Records from a collection:
+===+
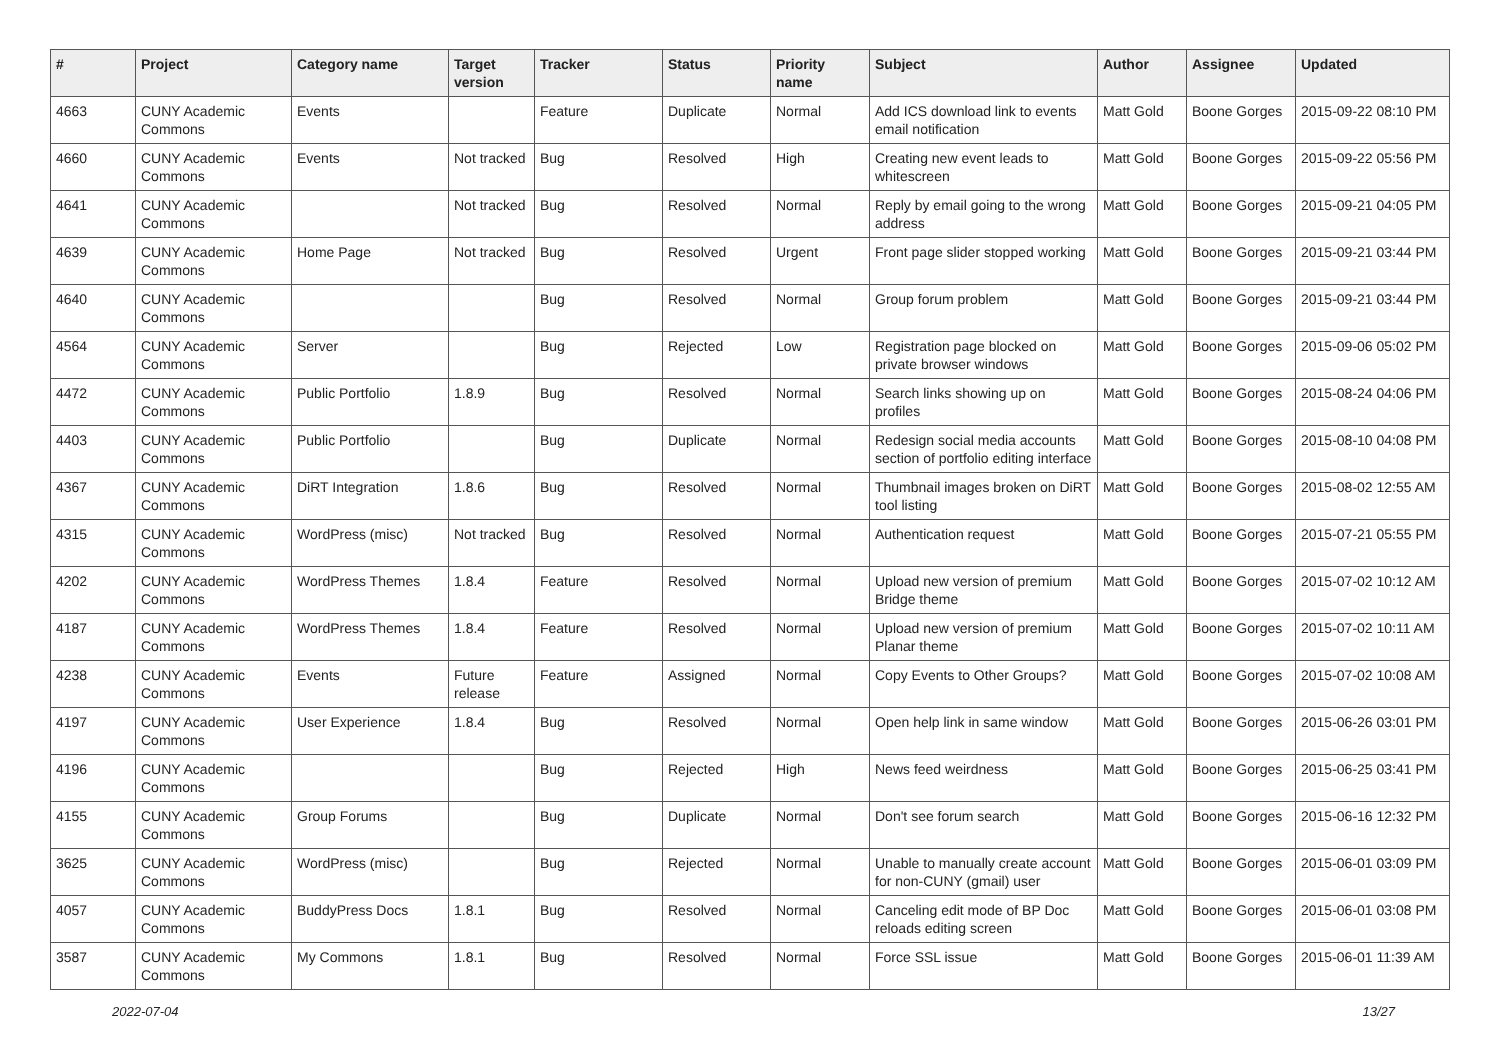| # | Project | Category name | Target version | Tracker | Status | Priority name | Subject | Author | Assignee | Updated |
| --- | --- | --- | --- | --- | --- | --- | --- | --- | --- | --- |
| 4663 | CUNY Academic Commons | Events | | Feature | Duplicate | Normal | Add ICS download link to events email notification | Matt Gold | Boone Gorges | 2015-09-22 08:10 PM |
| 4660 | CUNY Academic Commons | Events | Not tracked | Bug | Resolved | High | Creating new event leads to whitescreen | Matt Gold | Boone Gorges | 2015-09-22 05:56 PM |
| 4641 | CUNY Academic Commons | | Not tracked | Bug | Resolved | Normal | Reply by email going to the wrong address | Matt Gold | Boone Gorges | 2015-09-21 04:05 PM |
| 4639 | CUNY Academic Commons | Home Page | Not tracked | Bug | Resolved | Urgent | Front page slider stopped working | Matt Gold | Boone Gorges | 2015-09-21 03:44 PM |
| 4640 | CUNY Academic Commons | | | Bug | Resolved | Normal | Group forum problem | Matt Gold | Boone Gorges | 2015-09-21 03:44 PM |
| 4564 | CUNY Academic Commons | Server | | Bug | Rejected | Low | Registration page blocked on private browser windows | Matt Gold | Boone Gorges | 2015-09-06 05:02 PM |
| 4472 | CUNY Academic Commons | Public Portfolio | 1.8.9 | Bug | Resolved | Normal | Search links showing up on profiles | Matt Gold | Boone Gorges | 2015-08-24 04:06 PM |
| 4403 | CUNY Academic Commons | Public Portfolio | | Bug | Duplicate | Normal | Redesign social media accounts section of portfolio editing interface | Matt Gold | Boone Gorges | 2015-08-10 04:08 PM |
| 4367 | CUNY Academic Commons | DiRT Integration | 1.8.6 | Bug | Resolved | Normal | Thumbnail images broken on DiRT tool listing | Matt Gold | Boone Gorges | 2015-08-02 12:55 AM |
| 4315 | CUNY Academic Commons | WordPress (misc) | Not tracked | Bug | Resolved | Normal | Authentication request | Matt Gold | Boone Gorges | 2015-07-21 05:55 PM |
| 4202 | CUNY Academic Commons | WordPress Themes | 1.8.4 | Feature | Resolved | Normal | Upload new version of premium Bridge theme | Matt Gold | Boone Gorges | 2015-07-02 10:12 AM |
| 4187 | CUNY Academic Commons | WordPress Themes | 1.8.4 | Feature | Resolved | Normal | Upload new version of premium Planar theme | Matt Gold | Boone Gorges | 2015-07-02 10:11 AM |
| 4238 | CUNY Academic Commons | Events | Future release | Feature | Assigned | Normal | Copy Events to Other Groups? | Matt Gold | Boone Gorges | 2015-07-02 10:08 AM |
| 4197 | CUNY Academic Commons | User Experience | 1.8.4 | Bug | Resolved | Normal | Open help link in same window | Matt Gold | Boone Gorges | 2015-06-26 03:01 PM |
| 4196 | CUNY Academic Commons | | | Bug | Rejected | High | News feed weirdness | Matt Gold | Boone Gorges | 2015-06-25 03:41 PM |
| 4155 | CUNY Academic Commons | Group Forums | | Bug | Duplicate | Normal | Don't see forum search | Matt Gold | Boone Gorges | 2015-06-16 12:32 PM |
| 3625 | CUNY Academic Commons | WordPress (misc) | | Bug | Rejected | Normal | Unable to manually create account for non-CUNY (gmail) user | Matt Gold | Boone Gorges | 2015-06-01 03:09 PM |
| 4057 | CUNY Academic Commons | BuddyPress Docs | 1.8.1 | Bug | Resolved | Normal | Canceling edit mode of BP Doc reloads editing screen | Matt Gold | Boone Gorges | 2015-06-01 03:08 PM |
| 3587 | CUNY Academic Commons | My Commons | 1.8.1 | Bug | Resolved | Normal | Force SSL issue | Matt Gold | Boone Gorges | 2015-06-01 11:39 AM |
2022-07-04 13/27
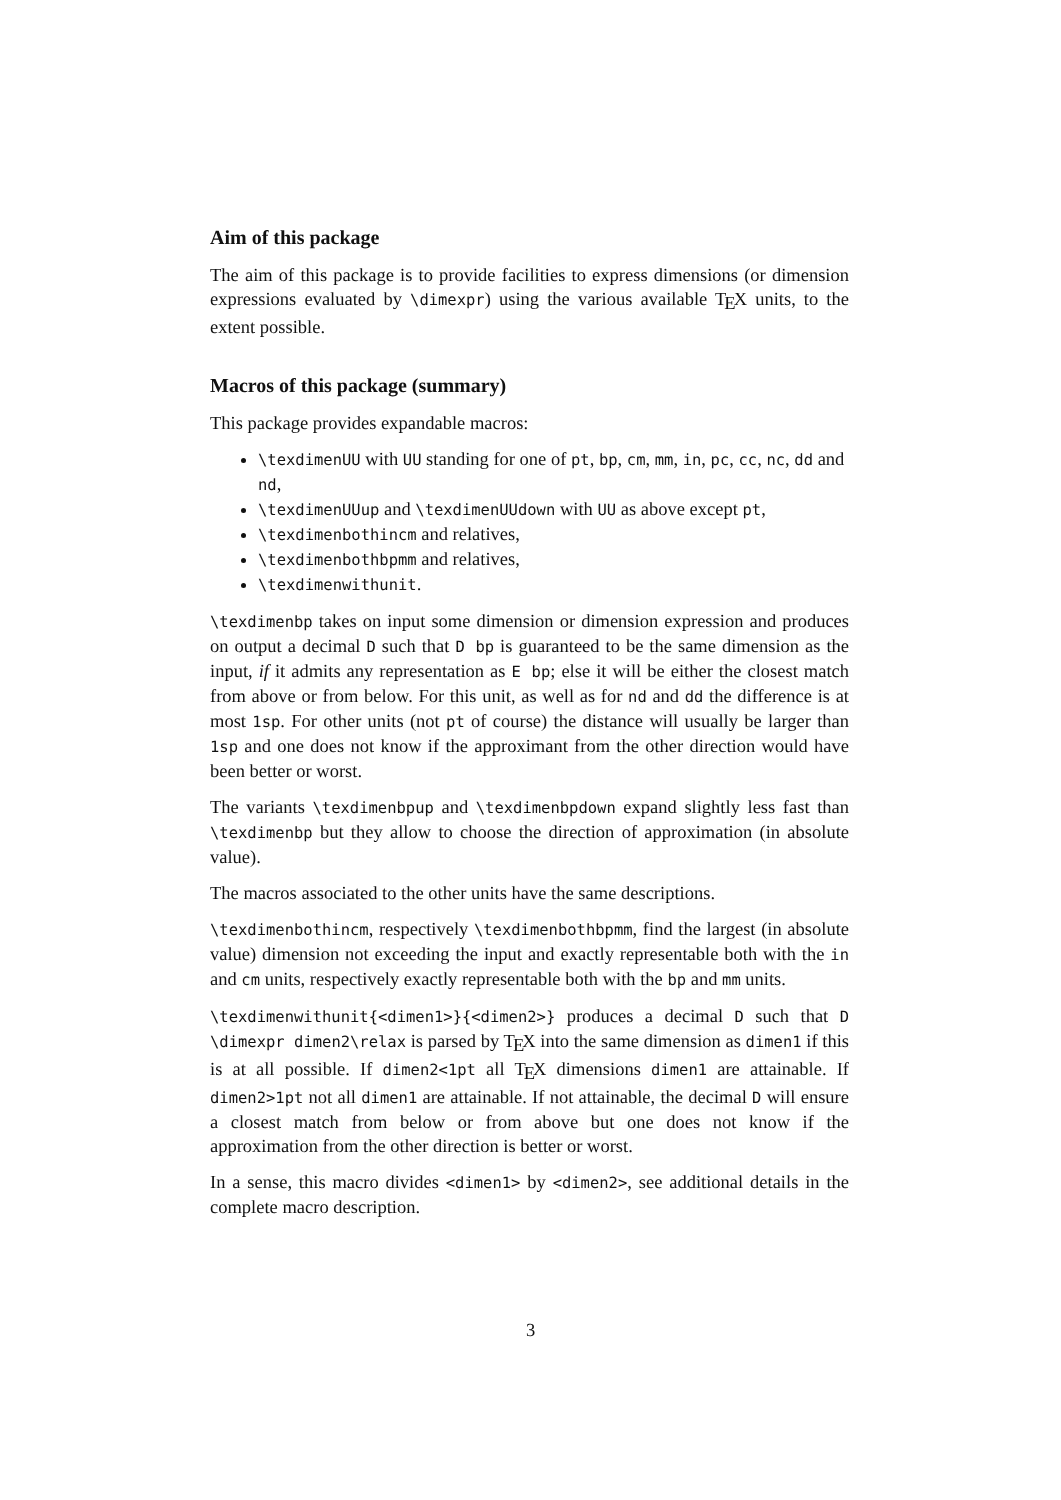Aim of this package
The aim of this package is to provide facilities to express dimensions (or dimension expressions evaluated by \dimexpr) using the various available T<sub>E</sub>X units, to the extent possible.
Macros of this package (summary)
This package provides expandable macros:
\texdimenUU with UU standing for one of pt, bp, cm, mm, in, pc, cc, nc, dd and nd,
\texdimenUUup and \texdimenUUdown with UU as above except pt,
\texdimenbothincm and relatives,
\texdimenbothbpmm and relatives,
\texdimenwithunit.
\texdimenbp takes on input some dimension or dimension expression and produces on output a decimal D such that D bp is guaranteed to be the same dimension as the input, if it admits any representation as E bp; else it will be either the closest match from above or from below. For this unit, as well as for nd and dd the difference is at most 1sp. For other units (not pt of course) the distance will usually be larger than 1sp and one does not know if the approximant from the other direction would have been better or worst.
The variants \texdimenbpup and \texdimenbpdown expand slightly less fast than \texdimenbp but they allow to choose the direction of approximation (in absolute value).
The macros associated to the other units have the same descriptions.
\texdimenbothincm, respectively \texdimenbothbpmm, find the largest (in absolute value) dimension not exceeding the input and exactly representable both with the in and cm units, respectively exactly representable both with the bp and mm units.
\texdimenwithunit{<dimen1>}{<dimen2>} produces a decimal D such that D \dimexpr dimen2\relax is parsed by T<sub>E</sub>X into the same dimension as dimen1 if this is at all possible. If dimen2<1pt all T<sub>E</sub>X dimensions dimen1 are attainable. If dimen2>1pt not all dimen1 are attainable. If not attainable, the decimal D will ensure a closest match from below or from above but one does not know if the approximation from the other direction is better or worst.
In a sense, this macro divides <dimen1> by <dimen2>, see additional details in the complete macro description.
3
+===+
The data above must be reproduced exactly, without any of its pictures.

| # | Project | Category name | Target version | Tracker | Status | Priority name | Subject | Author | Assignee | Updated |
| --- | --- | --- | --- | --- | --- | --- | --- | --- | --- | --- |
| 4663 | CUNY Academic Commons | Events | | Feature | Duplicate | Normal | Add ICS download link to events email notification | Matt Gold | Boone Gorges | 2015-09-22 08:10 PM |
| 4660 | CUNY Academic Commons | Events | Not tracked | Bug | Resolved | High | Creating new event leads to whitescreen | Matt Gold | Boone Gorges | 2015-09-22 05:56 PM |
| 4641 | CUNY Academic Commons | | Not tracked | Bug | Resolved | Normal | Reply by email going to the wrong address | Matt Gold | Boone Gorges | 2015-09-21 04:05 PM |
| 4639 | CUNY Academic Commons | Home Page | Not tracked | Bug | Resolved | Urgent | Front page slider stopped working | Matt Gold | Boone Gorges | 2015-09-21 03:44 PM |
| 4640 | CUNY Academic Commons | | | Bug | Resolved | Normal | Group forum problem | Matt Gold | Boone Gorges | 2015-09-21 03:44 PM |
| 4564 | CUNY Academic Commons | Server | | Bug | Rejected | Low | Registration page blocked on private browser windows | Matt Gold | Boone Gorges | 2015-09-06 05:02 PM |
| 4472 | CUNY Academic Commons | Public Portfolio | 1.8.9 | Bug | Resolved | Normal | Search links showing up on profiles | Matt Gold | Boone Gorges | 2015-08-24 04:06 PM |
| 4403 | CUNY Academic Commons | Public Portfolio | | Bug | Duplicate | Normal | Redesign social media accounts section of portfolio editing interface | Matt Gold | Boone Gorges | 2015-08-10 04:08 PM |
| 4367 | CUNY Academic Commons | DiRT Integration | 1.8.6 | Bug | Resolved | Normal | Thumbnail images broken on DiRT tool listing | Matt Gold | Boone Gorges | 2015-08-02 12:55 AM |
| 4315 | CUNY Academic Commons | WordPress (misc) | Not tracked | Bug | Resolved | Normal | Authentication request | Matt Gold | Boone Gorges | 2015-07-21 05:55 PM |
| 4202 | CUNY Academic Commons | WordPress Themes | 1.8.4 | Feature | Resolved | Normal | Upload new version of premium Bridge theme | Matt Gold | Boone Gorges | 2015-07-02 10:12 AM |
| 4187 | CUNY Academic Commons | WordPress Themes | 1.8.4 | Feature | Resolved | Normal | Upload new version of premium Planar theme | Matt Gold | Boone Gorges | 2015-07-02 10:11 AM |
| 4238 | CUNY Academic Commons | Events | Future release | Feature | Assigned | Normal | Copy Events to Other Groups? | Matt Gold | Boone Gorges | 2015-07-02 10:08 AM |
| 4197 | CUNY Academic Commons | User Experience | 1.8.4 | Bug | Resolved | Normal | Open help link in same window | Matt Gold | Boone Gorges | 2015-06-26 03:01 PM |
| 4196 | CUNY Academic Commons | | | Bug | Rejected | High | News feed weirdness | Matt Gold | Boone Gorges | 2015-06-25 03:41 PM |
| 4155 | CUNY Academic Commons | Group Forums | | Bug | Duplicate | Normal | Don't see forum search | Matt Gold | Boone Gorges | 2015-06-16 12:32 PM |
| 3625 | CUNY Academic Commons | WordPress (misc) | | Bug | Rejected | Normal | Unable to manually create account for non-CUNY (gmail) user | Matt Gold | Boone Gorges | 2015-06-01 03:09 PM |
| 4057 | CUNY Academic Commons | BuddyPress Docs | 1.8.1 | Bug | Resolved | Normal | Canceling edit mode of BP Doc reloads editing screen | Matt Gold | Boone Gorges | 2015-06-01 03:08 PM |
| 3587 | CUNY Academic Commons | My Commons | 1.8.1 | Bug | Resolved | Normal | Force SSL issue | Matt Gold | Boone Gorges | 2015-06-01 11:39 AM |
2022-07-04 13/27
Aim of this package
The aim of this package is to provide facilities to express dimensions (or dimension expressions evaluated by \dimexpr) using the various available T<sub>E</sub>X units, to the extent possible.
Macros of this package (summary)
This package provides expandable macros:
\texdimenUU with UU standing for one of pt, bp, cm, mm, in, pc, cc, nc, dd and nd,
\texdimenUUup and \texdimenUUdown with UU as above except pt,
\texdimenbothincm and relatives,
\texdimenbothbpmm and relatives,
\texdimenwithunit.
\texdimenbp takes on input some dimension or dimension expression and produces on output a decimal D such that D bp is guaranteed to be the same dimension as the input, if it admits any representation as E bp; else it will be either the closest match from above or from below. For this unit, as well as for nd and dd the difference is at most 1sp. For other units (not pt of course) the distance will usually be larger than 1sp and one does not know if the approximant from the other direction would have been better or worst.
The variants \texdimenbpup and \texdimenbpdown expand slightly less fast than \texdimenbp but they allow to choose the direction of approximation (in absolute value).
The macros associated to the other units have the same descriptions.
\texdimenbothincm, respectively \texdimenbothbpmm, find the largest (in absolute value) dimension not exceeding the input and exactly representable both with the in and cm units, respectively exactly representable both with the bp and mm units.
\texdimenwithunit{<dimen1>}{<dimen2>} produces a decimal D such that D \dimexpr dimen2\relax is parsed by T<sub>E</sub>X into the same dimension as dimen1 if this is at all possible. If dimen2<1pt all T<sub>E</sub>X dimensions dimen1 are attainable. If dimen2>1pt not all dimen1 are attainable. If not attainable, the decimal D will ensure a closest match from below or from above but one does not know if the approximation from the other direction is better or worst.
In a sense, this macro divides <dimen1> by <dimen2>, see additional details in the complete macro description.
3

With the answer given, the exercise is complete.